YOUR OBJECTIVE: Reproduce the entries word for word, and omit any picture you find in them.

EXERCISE DATA:
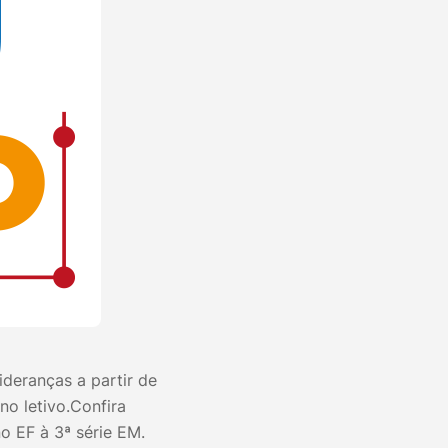
deranças a partir de
no letivo.Confira
o EF à 3ª série EM.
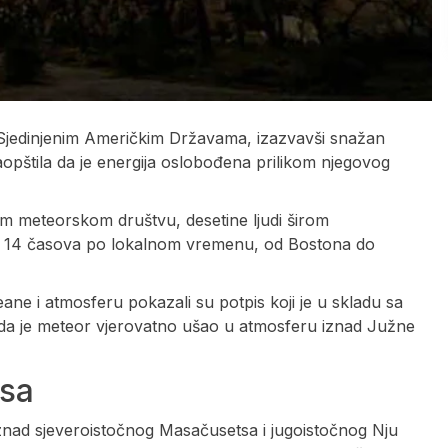
Sjedinjenim Američkim Državama, izazvavši snažan
opštila da je energija oslobođena prilikom njegovog
m meteorskom društvu, desetine ljudi širom
 oko 14 časova po lokalnom vremenu, od Bostona do
ne i atmosferu pokazali su potpis koji je u skladu sa
i da je meteor vjerovatno ušao u atmosferu iznad Južne
tsa
iznad sjeveroistočnog Masačusetsa i jugoistočnog Nju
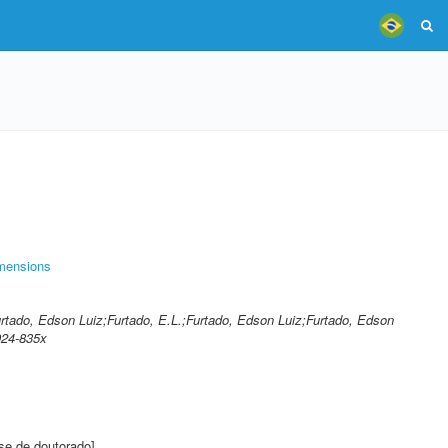
mensions
Furtado, Edson Luiz;Furtado, E.L.;Furtado, Edson Luiz;Furtado, Edson
924-835x
se de doutorado]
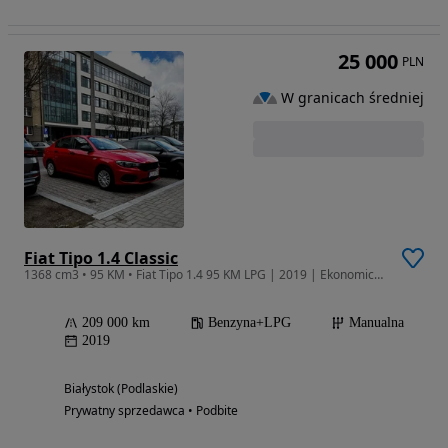
25 000
PLN
W granicach średniej
Fiat Tipo 1.4 Classic
1368 cm3 • 95 KM • Fiat Tipo 1.4 95 KM LPG | 2019 | Ekonomiczny | Zadbany | Gotowy do jaz
209 000 km
Benzyna+LPG
Manualna
2019
Białystok (Podlaskie)
Prywatny sprzedawca • Podbite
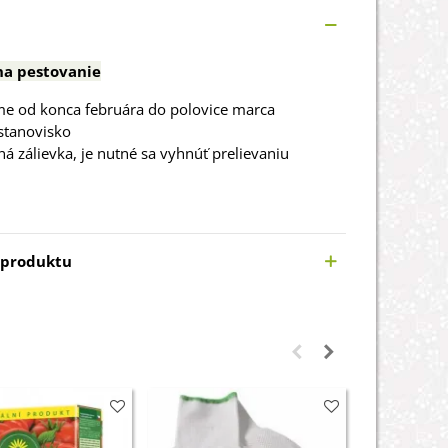
a pestovanie
me od konca februára do polovice marca
stanovisko
ná zálievka, je nutné sa vyhnúť prelievaniu
 produktu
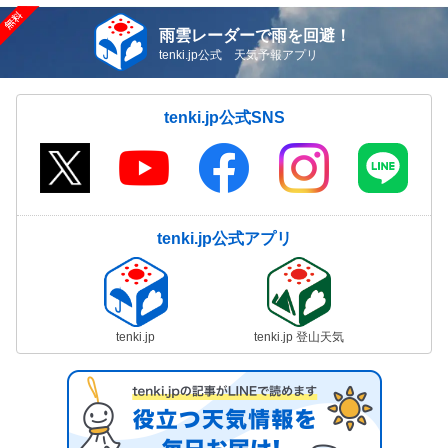
雨雲レーダーで雨を回避！
tenki.jp公式 天気予報アプリ
tenki.jp公式SNS
tenki.jp公式アプリ
tenki.jp
tenki.jp 登山天気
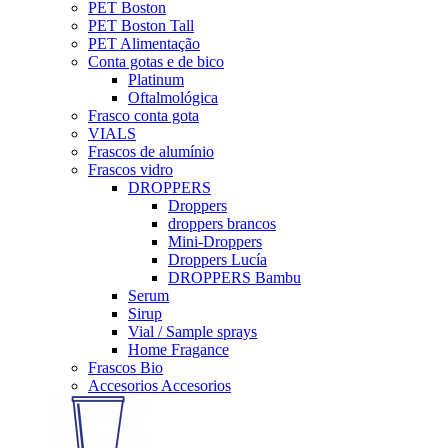
PET Boston
PET Boston Tall
PET Alimentação
Conta gotas e de bico
Platinum
Oftalmológica
Frasco conta gota
VIALS
Frascos de alumínio
Frascos vidro
DROPPERS
Droppers
droppers brancos
Mini-Droppers
Droppers Lucía
DROPPERS Bambu
Serum
Sirup
Vial / Sample sprays
Home Fragance
Frascos Bio
Accesorios Accesorios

ANSWER FOR THIS EXERCISE:
deranças a partir de
no letivo.Confira
o EF à 3ª série EM.
Sjedinjenim Američkim Državama, izazvavši snažan
opštila da je energija oslobođena prilikom njegovog
m meteorskom društvu, desetine ljudi širom
 oko 14 časova po lokalnom vremenu, od Bostona do
ne i atmosferu pokazali su potpis koji je u skladu sa
i da je meteor vjerovatno ušao u atmosferu iznad Južne
tsa
iznad sjeveroistočnog Masačusetsa i jugoistočnog Nju
mensions
Furtado, Edson Luiz;Furtado, E.L.;Furtado, Edson Luiz;Furtado, Edson
924-835x
se de doutorado]
25 000
PLN
W granicach średniej
Fiat Tipo 1.4 Classic
1368 cm3 • 95 KM • Fiat Tipo 1.4 95 KM LPG | 2019 | Ekonomiczny | Zadbany | Gotowy do jaz
209 000 km
Benzyna+LPG
Manualna
2019
Białystok (Podlaskie)
Prywatny sprzedawca • Podbite
a pestovanie
me od konca februára do polovice marca
stanovisko
ná zálievka, je nutné sa vyhnúť prelievaniu
 produktu
雨雲レーダーで雨を回避！
tenki.jp公式 天気予報アプリ
tenki.jp公式SNS
tenki.jp公式アプリ
tenki.jp
tenki.jp 登山天気
PET Boston
PET Boston Tall
PET Alimentação
Conta gotas e de bico
Platinum
Oftalmológica
Frasco conta gota
VIALS
Frascos de alumínio
Frascos vidro
DROPPERS
Droppers
droppers brancos
Mini-Droppers
Droppers Lucía
DROPPERS Bambu
Serum
Sirup
Vial / Sample sprays
Home Fragance
Frascos Bio
Accesorios Accesorios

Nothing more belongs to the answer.